I would like to find which pathways are different between 2 groups. After getting very helpful support on this forum, I got advice to use egsea which combine some methods. However, I got this error:

    gsa = egsea(fit2, contrasts = contrast_matrix, gs.annots = gs.annots, baseGSEAs = baseMethods, sort.by = "avg.rank", num.threads = 4, report = FALSE)
EGSEA analysis has started
##------ Mon May  6 15:28:58 2024 ------##
Error in egsea.main(voom.results, contrasts, gs.annots, baseGSEAs, combineMethod,  : 
  (is(voom.results, "list") && "ids" %in% names(voom.results)) ||  .... is not TRUE
If I try to get voom.results from fit2:
geneIDs <- rownames(fit2$coefficients) 
testStats <- fit2$coefficients          
pValues <- fit2$p.value                
voom.results <- list(
  ids = geneIDs,
  t = testStats,
  p = pValues
gsa = egsea(voom.results, contrasts = contrast_matrix, gs.annots = gs.annots,
+             symbolsMap = v$genes, baseGSEAs = baseMethods, sort.by = "avg.rank", num.threads = 4, report = FALSE)

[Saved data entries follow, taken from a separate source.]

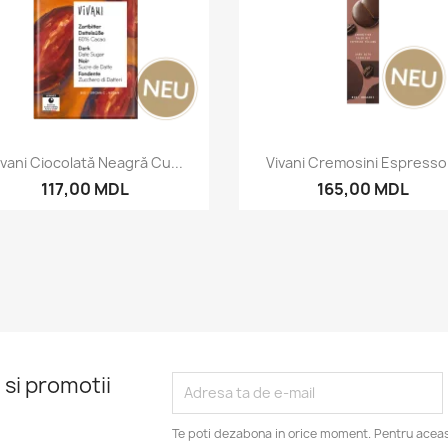
Vizualizare rapida
Vizualizare rapida


ivani Ciocolată Neagră Cu...
Vivani Cremosini Espresso.
117,00 MDL
165,00 MDL
 si promotii
Te poti dezabona in orice moment. Pentru aceas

EGSEA analysis has started
##------ Tue May  7 15:17:18 2024 ------##
Log fold changes are estimated using limma package ... 
Error in runStandardLimmaDEA(voom.results, contrast, logFC.cutoff, fdr.cutoff) : 
  is(voom.results, "EList") is not TRUE
Googling this error but didn't find any helpful information. Seem fit2 is not an appropriate parameter in this case. Seem I need Large EList object to run but don't know how to get it. Monther Alhamdoosh haven't online on this forum for 5 years, so hope anyone ran this tool successful can help.
 Thank you so much!
                        Thanks James! I update the question. The last question mean when we use buildIdx(), could we use gene symbol instead of entrezID. However, I decide to use entrezID as the vignettes for simplicity.

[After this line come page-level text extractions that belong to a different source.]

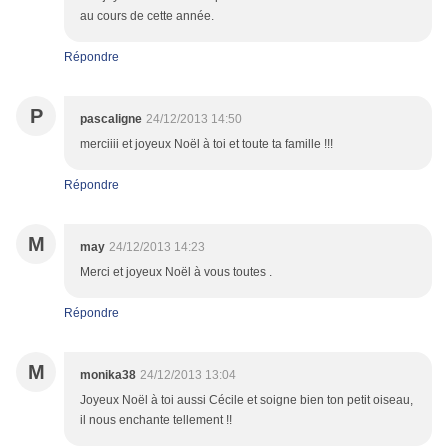
au cours de cette année.
Répondre
P
pascaligne
24/12/2013 14:50
merciiii et joyeux Noël à toi et toute ta famille !!!
Répondre
M
may
24/12/2013 14:23
Merci et joyeux Noël à vous toutes .
Répondre
M
monika38
24/12/2013 13:04
Joyeux Noël à toi aussi Cécile et soigne bien ton petit oiseau,
il nous enchante tellement !!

https://www.bioconductor.org/packages/release/bioc/vignettes/EGSEA/inst/doc/EGSEA.pdf
Yes, it is microarray data and I try egsea() first, egsea.ma() use different input.

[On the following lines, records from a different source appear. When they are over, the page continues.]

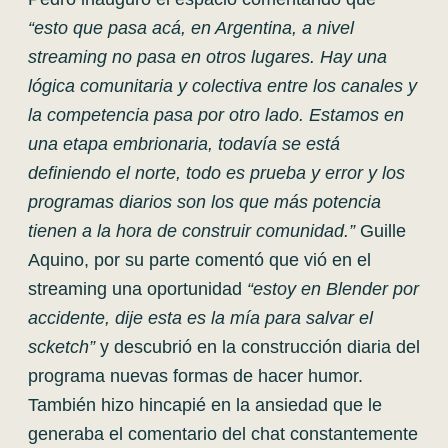
“esto que pasa acá, en Argentina, a nivel
streaming no pasa en otros lugares. Hay una
lógica comunitaria y colectiva entre los canales y
la competencia pasa por otro lado. Estamos en
una etapa embrionaria, todavía se está
definiendo el norte, todo es prueba y error y los
programas diarios son los que más potencia
tienen a la hora de construir comunidad.”
Guille
Aquino, por su parte comentó que vió en el
streaming una oportunidad
“estoy en Blender por
accidente, dije esta es la mía para salvar el
scketch”
y descubrió en la construcción diaria del
programa nuevas formas de hacer humor.
También hizo hincapié en la ansiedad que le
generaba el comentario del chat constantemente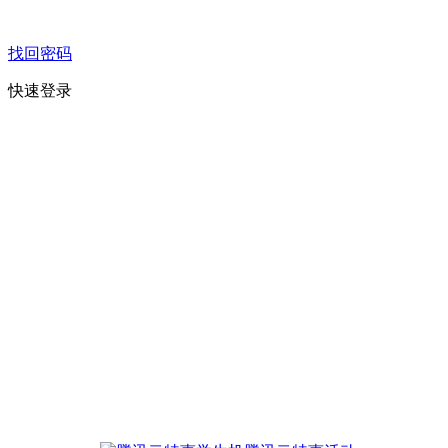
找回密码
快速登录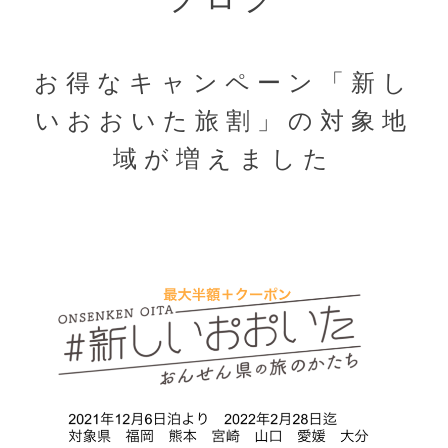
お得なキャンペーン「新し
いおおいた旅割」の対象地
域が増えました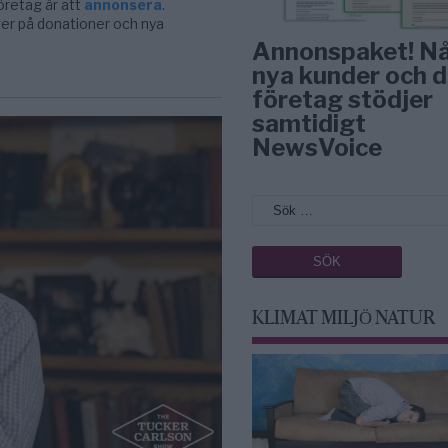
öretag är att
annonsera
.
ger på donationer och nya
Annonspaket! N
nya kunder och d
företag stödjer
samtidigt
NewsVoice
KLIMAT MILJÖ NATUR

                        I tried egsea.ma and got this error:
gsa = egsea.ma(numeric_matrix, vector_group, probe_annotation, contrasts = contrast_matrix, gs.annots = gs.annots, baseGSEAs = baseMethods, sort.by = "avg.rank", num.threads = 4, report = FALSE)
Error in dimnames(x) <- dn : length of 'dimnames' [2] not equal to array extent
It is hard to know which parameter is not correct in this case.